Is China’s recovery for real?
Chinese stocks have been wildly volatile as investors ask whether China's economy is really recovering. Scott Tong explores the question from different angles and highlights some positive data.
TEXT OF STORY
Bill Radke: Chinese stocks have been wildly volatile as people ask themselves: Is China’s recovery for real? So we put that question to our Asia correspondent Scott Tong in Shanghai.
Scott Tong: If you buy the latest data, the answer is yes. Chinese banks lent out more money than expected in July. And in August, factories registered the most activity in 15 months.
That’s good for China, but also global suppliers of iron ore to make steel. And coal to power those factories. That’s how traders see it.
David Cohen is with Action Economics in Singapore:
David Cohen: Commodity markets do react to news out of China as never before. And they are the largest purchaser of certain kinds of metals.

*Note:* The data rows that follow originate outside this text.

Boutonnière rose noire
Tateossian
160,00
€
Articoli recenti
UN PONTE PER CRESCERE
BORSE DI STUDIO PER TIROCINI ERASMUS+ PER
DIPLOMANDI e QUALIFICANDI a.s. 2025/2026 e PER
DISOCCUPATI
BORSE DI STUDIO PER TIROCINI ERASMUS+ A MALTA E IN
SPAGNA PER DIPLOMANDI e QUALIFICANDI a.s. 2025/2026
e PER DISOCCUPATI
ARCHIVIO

And yet, investors can get too China happy, thinks Australian currency trader Sean Callow at Westpac Bank. Monday, for instance, Shanghai stocks fell nearly 7 percent for domestic reasons that may not impact the rest of the world. Still, most of the world followed Shanghai down.
Sean Callow: There’s a notion that if the stock market sells off then that must mean the locals know something that we don’t. And therefore the safest thing might be to count on a gloomier outlook.
Even as most economists forecast a sunnier outlook for China.
In Shanghai I’m Scott Tong for Marketplace.